Maternité

Ce soir j’ai calculé. Ça fait 257 jours que mon bébé est né.

Je l’ai porté dans mon ventre 9 mois et 2 semaines.
Ça fait 8 mois et 16 jours que je la porte jour et nuit contre moi.
Ça fait 551 jours qu’elle existe dans la matière, qu’elle est une extension de mon corps.
Avant de la porter, je l’ai rêvée, imaginée, espérée, attendue pendant 2 ans. Ça fait donc tout ce temps qu’elle existe quelque part.

Longtemps je n’ai pas voulue être mère. Je me croyais trop égoïste ou trop blessée. Et puis un jour son esprit est venu me visiter.

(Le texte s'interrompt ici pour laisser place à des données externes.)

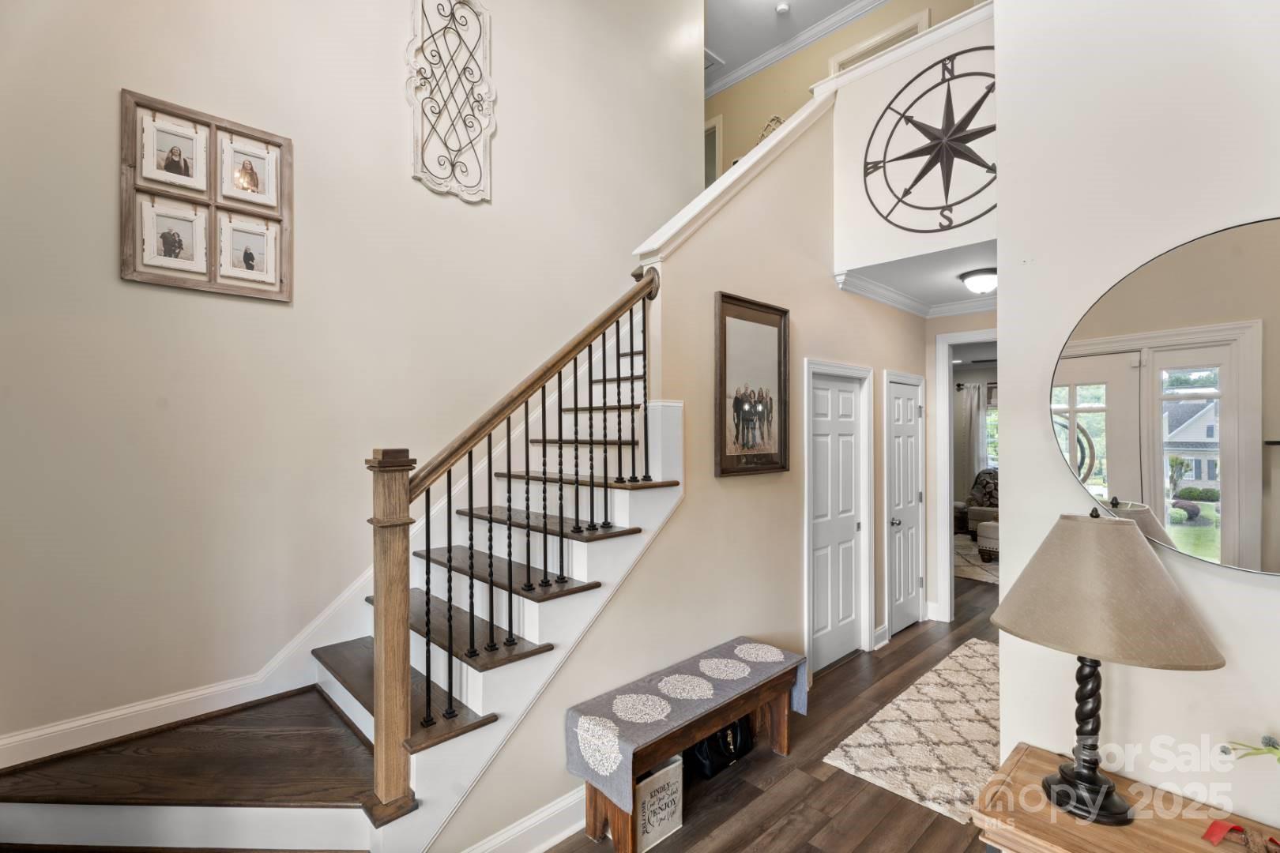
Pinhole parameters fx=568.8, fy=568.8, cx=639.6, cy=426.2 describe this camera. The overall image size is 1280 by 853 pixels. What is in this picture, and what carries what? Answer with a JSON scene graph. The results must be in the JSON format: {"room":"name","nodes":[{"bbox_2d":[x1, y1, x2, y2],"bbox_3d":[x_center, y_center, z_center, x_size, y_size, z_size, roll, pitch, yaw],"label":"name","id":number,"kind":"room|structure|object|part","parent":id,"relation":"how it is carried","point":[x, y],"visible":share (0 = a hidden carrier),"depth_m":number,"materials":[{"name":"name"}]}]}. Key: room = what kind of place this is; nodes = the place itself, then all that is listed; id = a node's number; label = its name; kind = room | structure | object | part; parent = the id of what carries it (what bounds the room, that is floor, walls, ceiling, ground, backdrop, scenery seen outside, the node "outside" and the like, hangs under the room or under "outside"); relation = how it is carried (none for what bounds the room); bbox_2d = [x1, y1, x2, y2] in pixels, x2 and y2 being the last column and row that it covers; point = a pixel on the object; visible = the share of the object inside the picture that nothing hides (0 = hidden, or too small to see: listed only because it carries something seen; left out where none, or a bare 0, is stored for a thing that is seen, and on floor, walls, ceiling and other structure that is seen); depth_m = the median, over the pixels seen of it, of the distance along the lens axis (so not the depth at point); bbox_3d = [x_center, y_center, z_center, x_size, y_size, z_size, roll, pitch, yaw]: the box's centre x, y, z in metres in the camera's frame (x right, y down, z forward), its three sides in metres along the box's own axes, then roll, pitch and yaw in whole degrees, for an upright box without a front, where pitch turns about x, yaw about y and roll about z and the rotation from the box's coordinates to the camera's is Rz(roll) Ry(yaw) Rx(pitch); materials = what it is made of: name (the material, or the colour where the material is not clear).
{"room":"entryway","nodes":[
{"label":"entryway","id":0,"kind":"room"},
{"bbox_2d":[0,0,696,764],"bbox_3d":[-1.235,-1.034,2.998,4.409,5.217,0.137,0,0,-44],"label":"left wall","id":1,"kind":"structure","parent":0,"point":[404,182],"depth_m":2.51,"materials":[{"name":"paint"}]},
{"bbox_2d":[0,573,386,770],"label":"baseboard","id":2,"kind":"structure","parent":1,"relation":"attached to","point":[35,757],"depth_m":2.25,"materials":[{"name":"white paint"}]},
{"bbox_2d":[118,87,292,303],"bbox_3d":[-1.779,-0.920,2.372,0.558,0.740,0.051,0,0,-44],"label":"collage picture frame","id":3,"kind":"object","parent":1,"relation":"attached to","point":[236,289],"visible":0.98,"depth_m":2.34,"materials":[{"name":"brown wood"}]},
{"bbox_2d":[403,0,495,204],"bbox_3d":[-1.018,-1.833,3.092,0.527,1.213,0.048,0,0,-44],"label":"metal wall decor","id":4,"kind":"object","parent":1,"relation":"attached to","point":[480,197],"visible":0.99,"depth_m":3.08,"materials":[{"name":"white"}]},
{"bbox_2d":[429,82,926,852],"bbox_3d":[0.715,-0.218,3.392,4.156,3.755,0.136,0,0,-44],"label":"stair side wall","id":5,"kind":"structure","parent":0,"point":[562,772],"depth_m":3.05,"materials":[{"name":"beige paint"}]},
{"bbox_2d":[460,786,585,852],"bbox_3d":[-0.210,1.580,2.354,2.633,0.140,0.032,0,0,-44],"label":"baseboard","id":6,"kind":"structure","parent":5,"relation":"attached to","point":[562,834],"depth_m":2.22,"materials":[{"name":"white paint"}]},
{"bbox_2d":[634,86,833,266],"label":"wall cap","id":7,"kind":"object","parent":5,"relation":"attached to","point":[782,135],"visible":0.53,"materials":[{"name":"white paint"}]},
{"bbox_2d":[713,290,790,476],"bbox_3d":[0.627,-0.216,3.167,0.661,0.964,0.038,0,0,-44],"label":"framed picture","id":8,"kind":"object","parent":5,"relation":"attached to","point":[724,446],"visible":0.99,"depth_m":3.15,"materials":[{"name":"brown wood"}]},
{"bbox_2d":[804,361,873,672],"bbox_3d":[1.380,0.664,3.988,0.769,1.982,0.091,0,0,-44],"label":"closet door","id":9,"kind":"structure","parent":5,"relation":"in","point":[845,528],"depth_m":4.01,"materials":[{"name":"white paint"}]},
{"bbox_2d":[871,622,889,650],"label":"baseboard","id":10,"kind":"structure","parent":5,"relation":"attached to","point":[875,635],"depth_m":4.27,"materials":[{"name":"white paint"}]},
{"bbox_2d":[884,372,925,638],"bbox_3d":[2.189,0.663,4.645,0.655,1.994,0.101,0,0,-44],"label":"white door","id":11,"kind":"structure","parent":5,"relation":"in","point":[912,412],"depth_m":4.67,"materials":[{"name":"white paint"}]},
{"bbox_2d":[835,267,996,317],"bbox_3d":[2.387,-1.000,3.656,1.944,0.099,1.526,0,0,-44],"label":"crown molding","id":12,"kind":"structure","parent":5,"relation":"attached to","point":[893,295],"depth_m":4.33,"materials":[{"name":"white paint"}]},
{"bbox_2d":[545,571,1000,852],"bbox_3d":[1.261,1.707,3.897,10.804,0.103,7.589,0,0,-44],"label":"floor","id":13,"kind":"structure","parent":0,"point":[845,782],"depth_m":2.61,"materials":[{"name":"brown wood"}]},
{"bbox_2d":[0,289,681,852],"bbox_3d":[-1.091,0.159,2.933,3.448,3.016,0.096,0,0,-44],"label":"staircase","id":14,"kind":"structure","parent":13,"relation":"on","point":[582,543],"depth_m":2.54,"materials":[{"name":"wood"}]},
{"bbox_2d":[356,260,658,816],"bbox_3d":[-0.403,0.269,2.280,1.264,2.258,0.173,0,0,-44],"label":"stair railing","id":15,"kind":"object","parent":14,"relation":"on","point":[429,702],"visible":0.93,"depth_m":1.95,"materials":[{"name":"brown wood"}]},
{"bbox_3d":[-0.554,0.410,3.002,2.154,2.300,0.424,0,0,-44],"label":"balusters","id":16,"kind":"part","parent":14,"relation":"part of","materials":[{"name":"black metal"}]},
{"bbox_2d":[634,755,684,852],"bbox_3d":[0.005,1.514,2.329,0.281,0.283,0.235,0,0,-44],"label":"storage box","id":17,"kind":"object","parent":13,"relation":"on","point":[672,767],"visible":0.56,"depth_m":2.26,"materials":[{"name":"white fabric"}]},
{"bbox_2d":[565,638,807,852],"bbox_3d":[0.261,1.408,2.581,1.229,0.484,0.377,0,0,-44],"label":"bench","id":18,"kind":"object","parent":13,"relation":"on","point":[784,745],"visible":0.8,"depth_m":2.35,"materials":[{"name":"brown wood"}]},
{"bbox_2d":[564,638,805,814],"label":"table runner","id":19,"kind":"object","parent":18,"relation":"on","point":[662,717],"visible":0.88,"depth_m":2.40,"materials":[{"name":"fabric"}]},
{"bbox_2d":[688,715,754,778],"bbox_3d":[0.396,1.482,2.818,0.401,0.348,0.177,0,0,-44],"label":"black handbag","id":20,"kind":"object","parent":13,"relation":"on","point":[735,730],"visible":0.53,"depth_m":2.75,"materials":[{"name":"black leather"}]},
{"bbox_2d":[824,638,998,825],"bbox_3d":[1.963,1.648,3.262,2.149,0.013,0.865,0,0,-44],"label":"area rug","id":21,"kind":"object","parent":13,"relation":"on","point":[870,742],"visible":0.66,"depth_m":3.00,"materials":[{"name":"beige carpet"}]},
{"bbox_2d":[954,533,998,584],"bbox_3d":[4.591,1.663,7.111,2.504,0.011,2.269,0,0,-44],"label":"area rug","id":22,"kind":"object","parent":13,"relation":"on","point":[977,570],"visible":0.26,"depth_m":6.92,"materials":[{"name":"beige carpet"}]},
{"bbox_2d":[964,468,998,535],"bbox_3d":[5.384,1.156,8.320,0.907,1.011,1.037,0,0,-44],"label":"armchair","id":23,"kind":"object","parent":13,"relation":"on","point":[975,496],"visible":0.36,"depth_m":8.33,"materials":[{"name":"fabric"}]},
{"bbox_2d":[975,519,998,562],"bbox_3d":[4.492,1.415,6.919,0.628,0.469,0.657,0,0,-44],"label":"ottoman","id":24,"kind":"object","parent":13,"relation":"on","point":[985,525],"visible":0.34,"depth_m":6.85,"materials":[{"name":"fabric"}]},
{"bbox_2d":[973,742,1279,852],"bbox_3d":[1.340,1.298,1.185,0.478,0.718,1.047,0,0,-44],"label":"wooden side table","id":25,"kind":"object","parent":13,"relation":"on","point":[1060,839],"visible":0.8,"depth_m":1.37,"materials":[{"name":"brown wood"}]},
{"bbox_2d":[990,508,1223,825],"bbox_3d":[1.122,0.569,1.416,0.456,0.731,0.456,0,0,-44],"label":"table lamp","id":26,"kind":"object","parent":25,"relation":"on","point":[1093,782],"visible":0.99,"depth_m":1.32,"materials":[{"name":"beige fabric"}]},
{"bbox_3d":[1.093,0.707,1.404,0.175,0.439,0.188,0,0,-9],"label":"lamp base","id":27,"kind":"part","parent":26,"relation":"part of","materials":[{"name":"black metal"}]},
{"bbox_3d":[1.107,0.373,1.409,0.503,0.289,0.503,0,0,-44],"label":"lampshade","id":28,"kind":"part","parent":26,"relation":"part of","materials":[{"name":"beige fabric"}]},
{"bbox_2d":[1201,819,1279,852],"bbox_3d":[1.392,0.931,1.273,0.106,0.030,0.183,0,0,-44],"label":"red ribbon","id":29,"kind":"object","parent":25,"relation":"on","point":[1216,824],"visible":0.99,"depth_m":1.30,"materials":[{"name":"red"}]},
{"bbox_2d":[1220,733,1279,763],"bbox_3d":[1.426,0.752,1.144,0.249,0.243,0.364,0,0,-44],"label":"plant","id":30,"kind":"object","parent":25,"relation":"on","point":[1223,747],"visible":1,"depth_m":1.24,"materials":[{"name":"green plant"}]},
{"bbox_2d":[702,0,882,86],"bbox_3d":[0.792,-4.118,3.348,6.524,0.114,7.814,0,0,-44],"label":"ceiling","id":31,"kind":"structure","parent":0,"point":[842,1],"depth_m":5.71,"materials":[{"name":"white paint"}]},
{"bbox_2d":[704,47,724,71],"bbox_3d":[0.666,-4.027,6.302,0.420,0.018,0.399,0,0,-44],"label":"ceiling vent","id":32,"kind":"object","parent":31,"relation":"attached to","point":[705,55],"visible":0.42,"depth_m":6.27,"materials":[{"name":"white metal"}]},
{"bbox_2d":[775,1,790,14],"bbox_3d":[1.352,-3.968,5.405,0.129,0.040,0.130,0,0,-44],"label":"smoke detector","id":33,"kind":"object","parent":31,"relation":"attached to","point":[782,9],"visible":0.98,"depth_m":5.39,"materials":[{"name":"white plastic"}]},
{"bbox_2d":[707,0,979,180],"bbox_3d":[1.977,-2.999,5.890,0.130,2.557,5.961,0,0,-44],"label":"upper hallway wall","id":34,"kind":"structure","parent":0,"point":[712,105],"depth_m":6.26,"materials":[{"name":"beige paint"}]},
{"bbox_2d":[703,115,722,188],"bbox_3d":[0.696,-2.884,7.313,0.142,1.725,0.924,0,0,-44],"label":"upper doorway","id":35,"kind":"structure","parent":34,"relation":"in","point":[707,128],"depth_m":7.03,"materials":[{"name":"white"}]},
{"bbox_2d":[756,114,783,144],"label":"ornament","id":36,"kind":"object","parent":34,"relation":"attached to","point":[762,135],"visible":0.27,"depth_m":5.54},
{"bbox_2d":[707,0,888,98],"bbox_3d":[1.017,-4.027,3.412,4.845,0.124,6.557,0,0,-44],"label":"crown molding","id":37,"kind":"structure","parent":34,"relation":"attached to","point":[852,9],"depth_m":5.92,"materials":[{"name":"white paint"}]},
{"bbox_2d":[826,11,929,73],"bbox_3d":[2.308,-2.982,5.554,0.175,1.561,0.993,0,0,-44],"label":"upper door","id":38,"kind":"structure","parent":34,"relation":"in","point":[850,58],"depth_m":5.48,"materials":[{"name":"white"}]},
{"bbox_2d":[830,2,996,273],"bbox_3d":[1.849,-1.709,3.194,0.127,1.381,1.553,0,0,-44],"label":"upper wall","id":39,"kind":"structure","parent":0,"point":[863,137],"depth_m":3.44,"materials":[{"name":"white paint"}]},
{"bbox_2d":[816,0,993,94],"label":"ledge trim","id":40,"kind":"structure","parent":39,"relation":"attached to","point":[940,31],"depth_m":3.39,"materials":[{"name":"white paint"}]},
{"bbox_2d":[865,46,997,231],"bbox_3d":[1.712,-1.607,3.207,0.123,0.986,1.015,0,0,-44],"label":"metal wall art","id":41,"kind":"object","parent":39,"relation":"attached to","point":[923,172],"visible":0.97,"depth_m":3.21,"materials":[{"name":"black metal"}]},
{"bbox_2d":[838,240,997,313],"bbox_3d":[2.302,-1.111,3.949,1.684,0.131,1.241,0,0,-44],"label":"hallway ceiling","id":42,"kind":"structure","parent":0,"point":[947,287],"depth_m":3.91,"materials":[{"name":"white paint"}]},
{"bbox_2d":[959,267,997,295],"bbox_3d":[2.319,-0.961,3.839,0.294,0.132,0.287,0,0,-44],"label":"ceiling light","id":43,"kind":"object","parent":42,"relation":"attached to","point":[975,282],"visible":0.94,"depth_m":3.77,"materials":[{"name":"white glass"}]},
{"bbox_2d":[924,308,996,622],"bbox_3d":[3.016,0.314,4.522,0.128,2.696,1.498,0,0,-44],"label":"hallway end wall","id":44,"kind":"structure","parent":0,"point":[932,332],"depth_m":4.87,"materials":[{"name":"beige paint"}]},
{"bbox_2d":[937,327,997,620],"bbox_3d":[2.959,0.451,4.615,0.300,2.449,0.987,0,0,-44],"label":"doorway frame","id":45,"kind":"structure","parent":44,"relation":"attached to","point":[947,356],"depth_m":4.83,"materials":[{"name":"white paint"}]},
{"bbox_2d":[958,381,989,489],"bbox_3d":[5.405,0.402,9.099,0.097,2.194,0.560,0,0,-44],"label":"curtain","id":46,"kind":"object","parent":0,"point":[970,408],"visible":0.42,"depth_m":9.13,"materials":[{"name":"fabric"}]},
{"bbox_2d":[991,0,1279,833],"bbox_3d":[1.880,-0.451,0.987,0.161,4.149,2.257,0,0,-44],"label":"right wall","id":47,"kind":"structure","parent":0,"point":[1274,590],"depth_m":1.57,"materials":[{"name":"white paint"}]},
{"bbox_2d":[1050,215,1279,571],"bbox_3d":[1.474,-0.062,1.342,0.022,0.846,0.855,0,0,-44],"label":"round mirror","id":48,"kind":"object","parent":47,"relation":"attached to","point":[1266,491],"visible":1,"depth_m":1.42,"materials":[{"name":"mirror"}]},
{"label":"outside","id":49,"kind":"structure","parent":0,"visible":0},
{"bbox_2d":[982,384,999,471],"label":"window","id":50,"kind":"structure","parent":49,"point":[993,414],"depth_m":9.20,"materials":[{"name":"white glass"}]}
]}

Et j’ai compris que c’était elle qui décidait que je serai mère.
Et chaque fois que j’ai l’impression de mal faire. Chaque fois que son père et moi on se dispute, que je crie, que je perds patience, que je me mets en colère. Chaque fois que j’ai peur de répéter le même schéma, le même passé, de faire les mêmes erreurs, d’être trop « fucked up ». Je la regarde qui me regarde. Et dans son regard je vois tout l’amour qu’elle a pour moi.

Un jour ma sœur m’a dit; ton bébé t’aime exactement comme tu es parce que ton bébé t’a choisie.
Il y a quelqu’un sur cette Terre qui m’a choisie. Qui a choisi ce ventre que j’ai haï. Qui a choisi ce corps que je n’ai pas respecté. Et au creux de lui, elle a choisi de prendre vie. Elle a grandi dans ma chair. Elle a partagé mes eaux, mon sang. Il y a quelqu’un qui m’a choisie pour être le canal par lequel passer, pour accomplir sa mission, quelle qu’elle soit, sur terre. Pour s’occuper d’elle, la nourrir, la bercer, être ses racines, ses origines, sa sécurité. Il y a une âme qui depuis le ciel a vu exactement qui j’étais, dans mes ombres, dans mes souffrances, dans mes lumières. Et qui a choisi mon histoire pour s’incarner.

J’ai du mal avec le mot maman. Je trouve que dans ma bouche ça sonne faux. Quand je lui dis “maman” j’ai l’impression que je lui parle de quelqu’un d’autre. Pourtant avec ses grands yeux c’est bien moi qu’elle regarde. Et à elle, je ne peux rien cacher. Parce que ma fille me voit. Elle me sent. Elle sent tout. Quand je lui chante une chanson pour l’occuper alors que j’essaie de faire autre chose.

Quand je mets un masque de sourire alors qu’au dedans j’ai envie de pleurer. Et quoi que je fasse, elle me fait confiance. Elle me tend les bras. Elle se donne toute entière à moi. Elle ne questionne pas. Elle m’accepte comme je suis parce qu’elle m’a choisie. Alors je pourrais vous parler de l’amour indescriptible que je ressens pour elle, cet amour que je ne parviens pas à nommer tant il me dépasse. Mais j’ai envie de vous parler de cet amour-là, celui que je vois chaque fois qu’elle pose le regard sur moi. Celui qui m’apprend à nouveau à m’aimer moi, à m’accepter comme je suis. Et qui je peux le dire, un jour, a tout changé dans ma vie.